1Dept. of Legal Medicine, Forensic Sciences and Pharmaco-Toxicology, University of Pavia
2Dept. of Physiology, School of Medicine, Flinders University, Adelaide, Australia
3Dept. of Clinical Medicine, St. Orsola-Malpighi Hospital, University of Bologna
 
Abstract
Despite serotonin (5-hydoxytryptamine, 5-HT) exerts several functions in the Central Nervous System, its main source in the body are enterochromaffin cells (EC) of the intestinal mucosa. EC cells when stimulated by mechanical/chemical stimuli release 5-HT in the lumen. Released 5-HT participate to the regulation of intestinal motility by activating at least five receptor types, 5-HT1,2,3,4,7.
To determine the presence and localization on myenteric neurons of 5-HT3, 5-HT4 and 5-HT7 receptors we used immunohystochemistry and confocal microscopy with cultured myenteric neurons and whole mount preparations of guinea pig colon.
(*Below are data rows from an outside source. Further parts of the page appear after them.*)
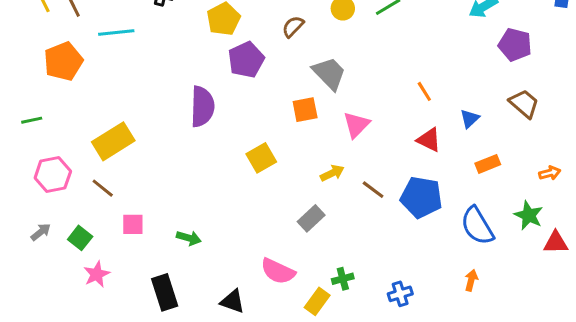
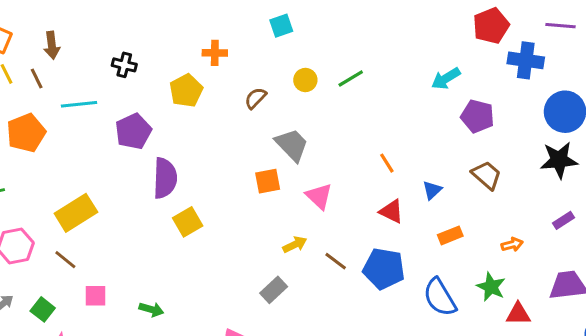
purple pentagon: (246, 60) -> (133, 131), moved
pink triangle: (356, 125) -> (319, 196), turned -32
yellow square: (261, 158) -> (188, 222), moved

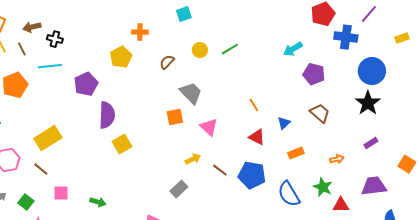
purple line: (560, 26) -> (369, 14), turned -54
brown arrow: (52, 45) -> (32, 27), turned 84
black cross: (124, 65) -> (55, 39), moved
black star: (559, 160) -> (368, 103), turned -30

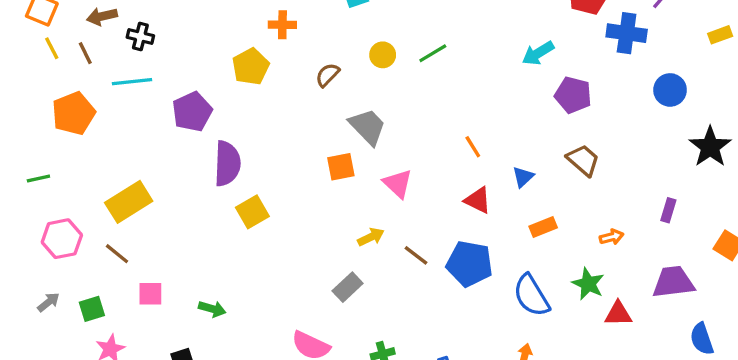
blue circle: (372, 71) -> (670, 90), size x0.7
black star: (368, 103) -> (710, 147), moved
purple rectangle: (371, 143) -> (668, 210), turned -40
green square: (26, 202) -> (92, 309), turned 35

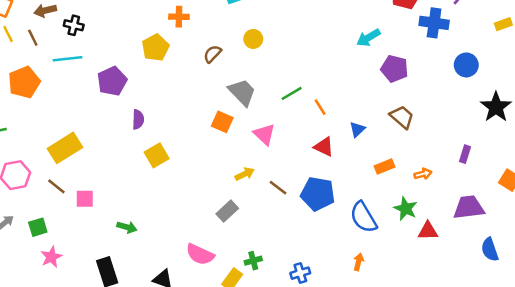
green line: (433, 53) -> (292, 93), moved
purple semicircle: (227, 163) -> (138, 119), size x0.6
orange square: (341, 167) -> (222, 122), turned 35
orange rectangle: (543, 227) -> (385, 167), moved
pink square: (150, 294) -> (85, 199), moved

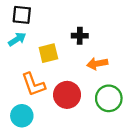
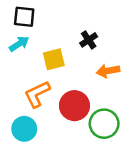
black cross: (80, 36) -> (89, 40), turned -35
orange L-shape: (33, 84) -> (37, 94), turned 84
green circle: (109, 98) -> (104, 124), moved

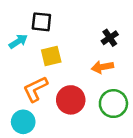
black square: (24, 17) -> (41, 22), moved
black cross: (89, 40) -> (110, 38), moved
green circle: (104, 124) -> (113, 104), moved

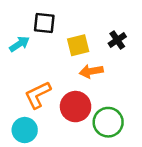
yellow square: (51, 56) -> (78, 45), moved
orange arrow: (102, 67) -> (91, 71), moved
green circle: (113, 104) -> (108, 122), moved

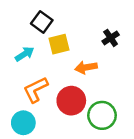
black square: (44, 23) -> (42, 22), turned 30
cyan arrow: (19, 44) -> (25, 54), moved
yellow square: (78, 45) -> (59, 44), moved

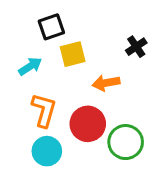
black square: (42, 22) -> (51, 27), turned 35
orange L-shape: (36, 90) -> (44, 110), turned 132
cyan circle: (23, 123) -> (47, 151), moved

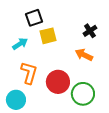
orange arrow: (106, 83) -> (84, 55), moved, turned 36
cyan circle: (47, 151) -> (16, 100), moved

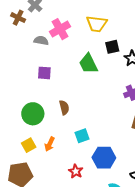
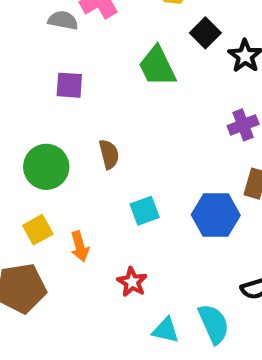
black square: (112, 47) -> (205, 33), turned -32
orange arrow: (50, 144) -> (80, 246), moved, turned -40
blue hexagon: (104, 158) -> (216, 215), moved

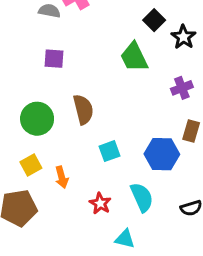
green trapezoid: (157, 66) -> (134, 57), moved
brown semicircle: (109, 154) -> (83, 109), size x1.4
cyan semicircle: (214, 324) -> (142, 197), moved

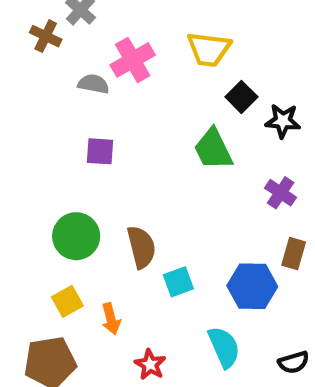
black star: (183, 37) -> (283, 121), turned -30
purple cross: (182, 88) -> (281, 193), turned -35
brown semicircle: (83, 109) -> (141, 247), moved
red star: (100, 203) -> (150, 364), moved

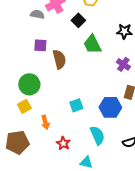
black square: (241, 97) -> (78, 20), moved
brown semicircle: (141, 247) -> (59, 59), moved
yellow square: (67, 301) -> (24, 106), moved

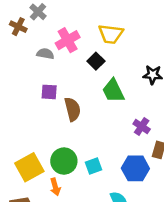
purple cross: (123, 64) -> (142, 126), moved
green circle: (29, 84) -> (64, 161), moved
yellow square: (24, 106) -> (29, 167), size x1.6

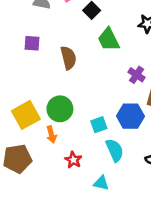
purple square: (49, 92) -> (32, 43), moved
cyan square: (93, 166) -> (99, 125), moved

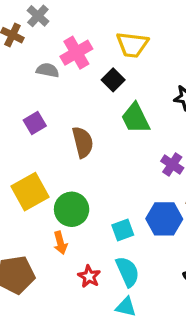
purple square: (32, 43) -> (35, 123), turned -35
yellow square: (26, 115) -> (30, 192), moved
cyan semicircle: (115, 150) -> (127, 272), moved

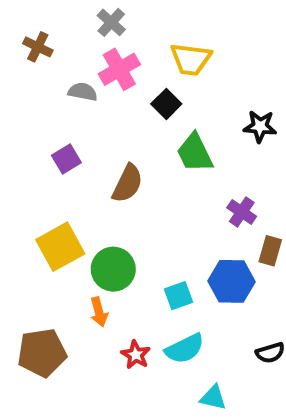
gray cross: (38, 16) -> (111, 22), moved
brown semicircle: (83, 142) -> (128, 183), turned 40
cyan semicircle: (127, 272) -> (185, 349), turned 88
cyan triangle: (126, 307) -> (213, 398), moved

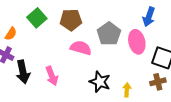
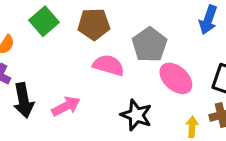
pink ellipse: (137, 42) -> (176, 78), moved, turned -35
pink arrow: (52, 76) -> (66, 106), turned -96
yellow arrow: (127, 90) -> (192, 127), moved

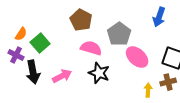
green square: (44, 21) -> (40, 43), moved
brown pentagon: (94, 24) -> (81, 20), turned 30
black star: (136, 115) -> (99, 73), moved

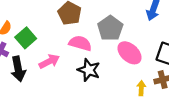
pink arrow: (62, 76) -> (49, 61), moved

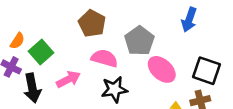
black star: (89, 70) -> (114, 89), turned -30

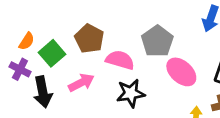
brown pentagon: (92, 23) -> (89, 39), moved

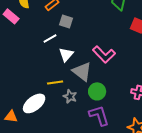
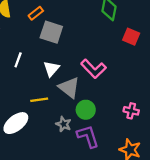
gray square: (66, 21) -> (51, 32), size x1.5
white line: (50, 38) -> (18, 60), moved, turned -40
gray star: (70, 96) -> (64, 124), moved

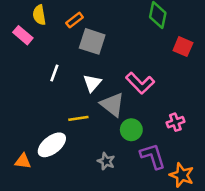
pink cross: (131, 111) -> (175, 122), moved, turned -32
gray star: (64, 124) -> (106, 161), moved
purple L-shape: (88, 136) -> (153, 156), moved

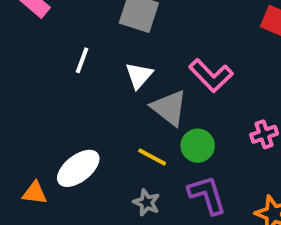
yellow line: (78, 118) -> (152, 157), moved, turned 36
purple L-shape: (153, 156) -> (207, 195), moved
gray star: (106, 161) -> (146, 203), moved

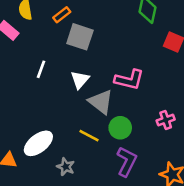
pink L-shape: (211, 75) -> (129, 80), turned -32
purple L-shape: (207, 195) -> (127, 162), turned 44
gray star: (146, 203) -> (66, 167), moved

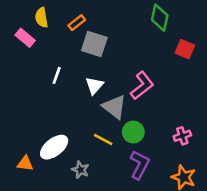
pink L-shape: (129, 80) -> (142, 86), turned -52
pink cross: (166, 120) -> (182, 136), moved

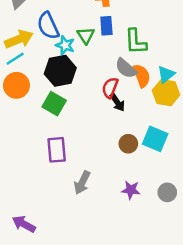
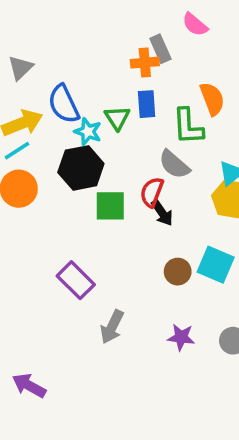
orange semicircle: (142, 76) -> (212, 99), moved
green square: (54, 104) -> (110, 206), moved, turned -30
purple rectangle: (57, 150) -> (76, 280), turned -40

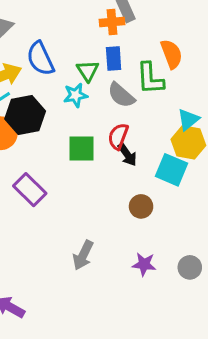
cyan star: (88, 132) -> (75, 95), moved, turned -30
gray semicircle: (174, 164) -> (121, 95), moved
black hexagon: (81, 168) -> (25, 115), moved
cyan square: (216, 265) -> (172, 170), moved
purple rectangle: (76, 280) -> (30, 190), moved

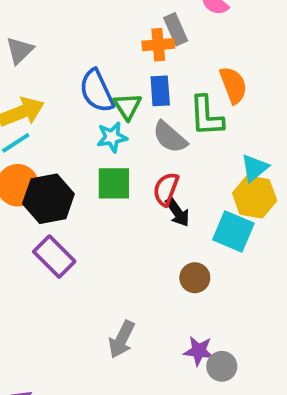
blue semicircle: (40, 59) -> (97, 91), moved
black hexagon: (25, 115) -> (48, 199), moved
green square: (82, 148) -> (114, 183), moved
gray circle: (190, 267) -> (222, 366), moved

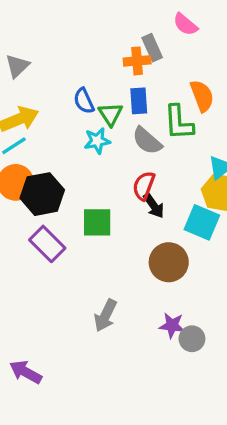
blue semicircle: (97, 91) -> (84, 101), size x0.7
green square: (114, 183) -> (97, 222), moved
brown circle: (195, 278) -> (169, 262), size x1.5

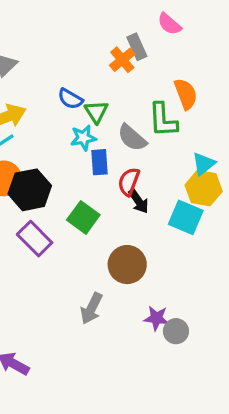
orange cross: (137, 61) -> (122, 60), turned -35
blue semicircle: (84, 101) -> (70, 99), turned -35
blue rectangle: (139, 101) -> (100, 162), moved
green square: (97, 222) -> (83, 217), turned 36
brown circle: (169, 262) -> (127, 265), moved

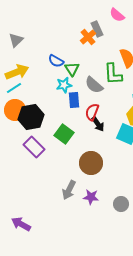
purple star: (156, 318) -> (91, 197), moved

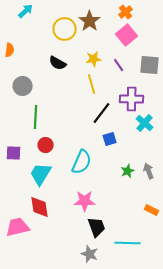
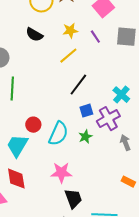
yellow line: (92, 84) -> (68, 56), turned 66
purple cross: (132, 99) -> (108, 119), moved, turned -30
red circle: (46, 145) -> (33, 125), moved
green star: (128, 171) -> (85, 137), moved

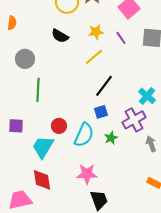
blue square: (86, 111) -> (101, 112), moved

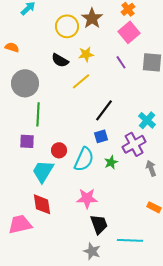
orange semicircle: (12, 23) -> (12, 47), turned -80
yellow star: (96, 32) -> (86, 54), moved
yellow line: (94, 57) -> (81, 81), moved
gray circle: (25, 59) -> (25, 83), size x1.4
purple square: (16, 126) -> (27, 141), moved

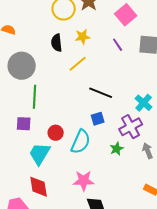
black semicircle: (60, 60) -> (57, 43), turned 54
black line: (104, 110) -> (101, 93), turned 75
green star: (111, 162) -> (117, 149), moved

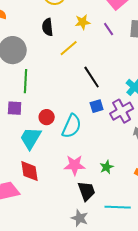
yellow star: (83, 37) -> (83, 22), moved
black line: (101, 93) -> (92, 77), turned 35
blue square: (98, 119) -> (97, 106), moved
green star: (117, 149) -> (107, 167), moved

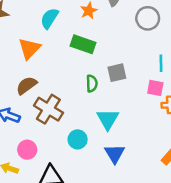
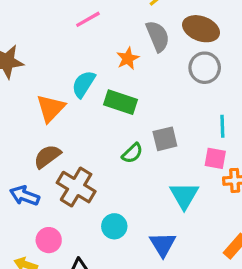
cyan semicircle: (49, 18) -> (84, 84), moved
green semicircle: (92, 83) -> (132, 153), turned 49
cyan triangle: (108, 119) -> (184, 195), moved

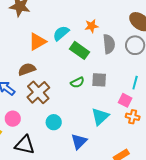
gray semicircle: (158, 36) -> (109, 44), moved

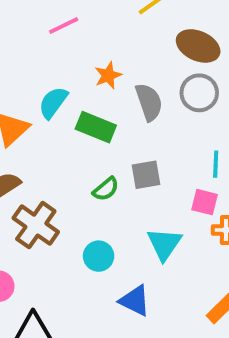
cyan circle: (54, 122) -> (99, 256), moved
blue triangle: (79, 141) -> (135, 301), turned -36

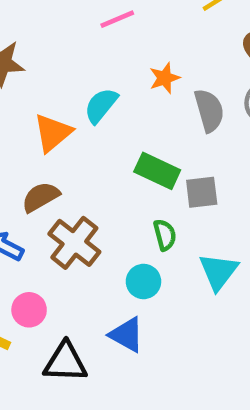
green rectangle: (96, 127) -> (157, 171), moved
green semicircle: (106, 189) -> (165, 235), moved, turned -68
blue triangle: (135, 301) -> (127, 335), moved

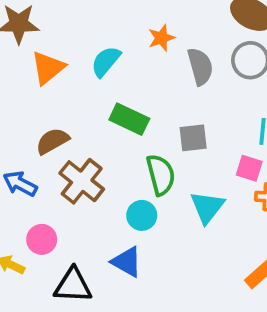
orange triangle: (53, 133) -> (48, 68), moved
green rectangle: (157, 171) -> (129, 119), moved
green semicircle: (165, 235) -> (161, 175), size x1.5

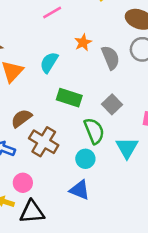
gray square: (193, 138) -> (112, 104), turned -30
black triangle: (73, 285) -> (32, 212), moved

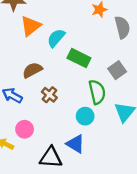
cyan semicircle: (49, 62) -> (56, 38), moved
brown cross: (44, 142) -> (49, 95), size x0.6
black triangle: (32, 212) -> (51, 157), moved

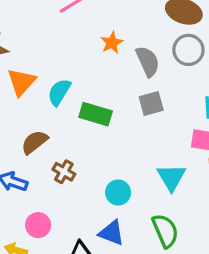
gray square: (117, 70) -> (151, 103), moved, turned 30
green semicircle: (97, 92) -> (165, 231), moved

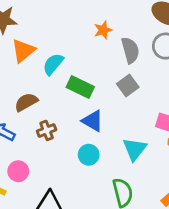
gray square: (151, 103) -> (128, 85), turned -30
brown cross: (64, 172) -> (47, 130), turned 30
blue triangle: (112, 233) -> (93, 121), moved

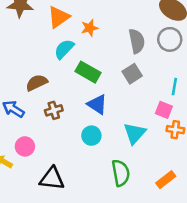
orange star: (103, 30) -> (90, 28), moved
orange triangle: (23, 51) -> (59, 17), moved

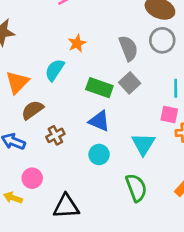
orange triangle: (59, 17) -> (17, 82), moved
green rectangle: (88, 72) -> (99, 88), moved

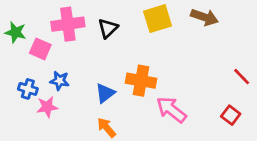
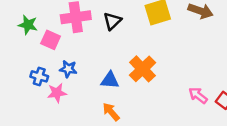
orange cross: (141, 81) -> (143, 69), turned 36
blue triangle: (105, 93) -> (110, 80), turned 42
pink arrow: (171, 110) -> (198, 95), moved, size x0.7

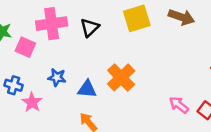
blue star: (68, 69) -> (57, 77), moved
pink star: (57, 93) -> (32, 102), turned -30

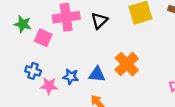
blue star: (57, 77) -> (71, 77), moved
pink star: (32, 102) -> (49, 86), turned -30

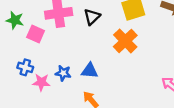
orange cross: (127, 64) -> (125, 41), moved

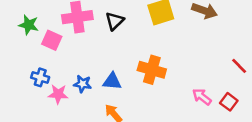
orange cross: (125, 41) -> (152, 70), moved, turned -30

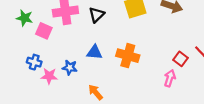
blue triangle: (112, 81) -> (94, 52), moved
pink arrow: (202, 97) -> (170, 78), turned 70
red square: (229, 102) -> (181, 59), moved

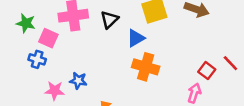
blue triangle: (94, 52) -> (136, 38), moved, turned -35
blue cross: (34, 62) -> (37, 59), moved

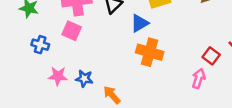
pink square: (48, 38) -> (72, 31), moved
blue star: (78, 81) -> (84, 79), moved

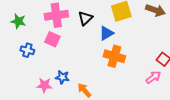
pink star: (58, 76) -> (44, 85), moved
pink arrow: (199, 79) -> (153, 77), turned 35

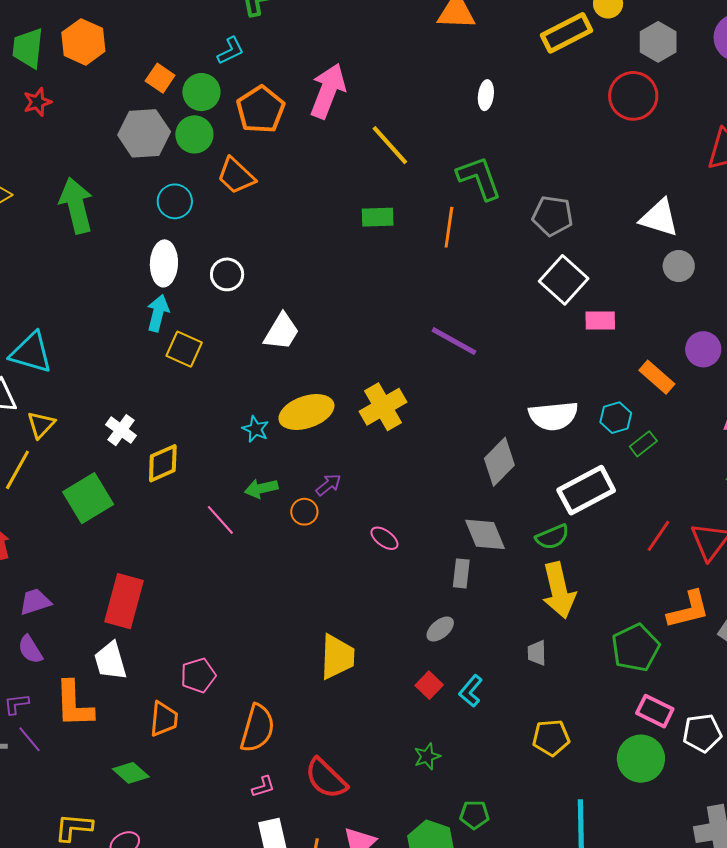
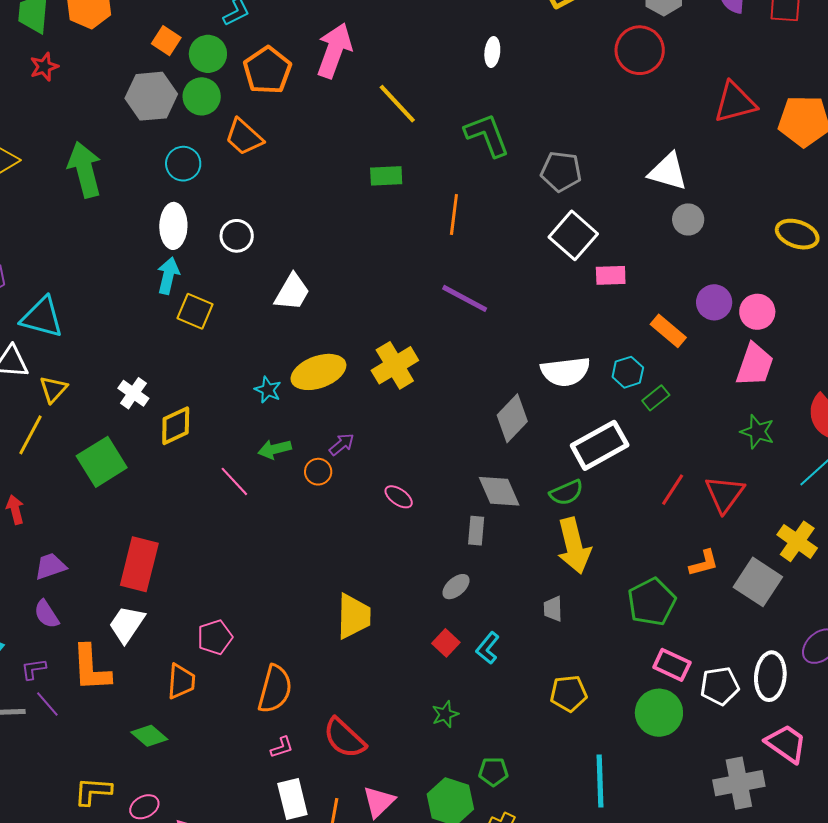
orange line: (449, 227) -> (454, 215), moved
orange L-shape: (688, 610) -> (704, 563), size x0.7
white trapezoid: (110, 661) -> (127, 624), turned 51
We further investigated the relative expression of 5-HT receptors by quantitative real time RT-PCR, and defined their hierachic role in the activation and propagation of peristaltic reflex in isolated colonic segments by using selective antagonists.
5-HT receptors immunoreactivity is present on colonic ascending and descending neuronal pathways. PCR products corresponding to 5-HT3, 5-HT4 and 5-HT7 mRNAs were all present in the distal colon and real time RT-PCR showed differences in the 5-HT3, 5-HT4 and 5-HT7 receptors expression. The 5-HT3 and 5-HT7 receptor mRNAs were found in comparable amounts, but lower in density compared to the 5-HT4 mRNA. In functional studies, peristaltic activity was reduced by approximately 65%, 85% and 40% by 5-HT3, 5-HT4 and 5-HT7 receptor blockade, respectively. The administration of the antagonists given in pairs reduced persistaltic activity by approximately 16% (5-HT3+5-HT4), 70% (5-HT4+5-HT7), 87% (5-HT4+5-HT7), whereas the simultaneous administration of the three antagonists invariably blocked peristaltic activity.
5-HT plays a key role in the modulation of peristalsis since simultaneous blockade of the three receptors suppresses peristaltic activity. Among receptor subtypes, 5-HT4 receptors seem to be the most functionally important for peristalsis, followed by 5-HT3 and5-HT7 receptors.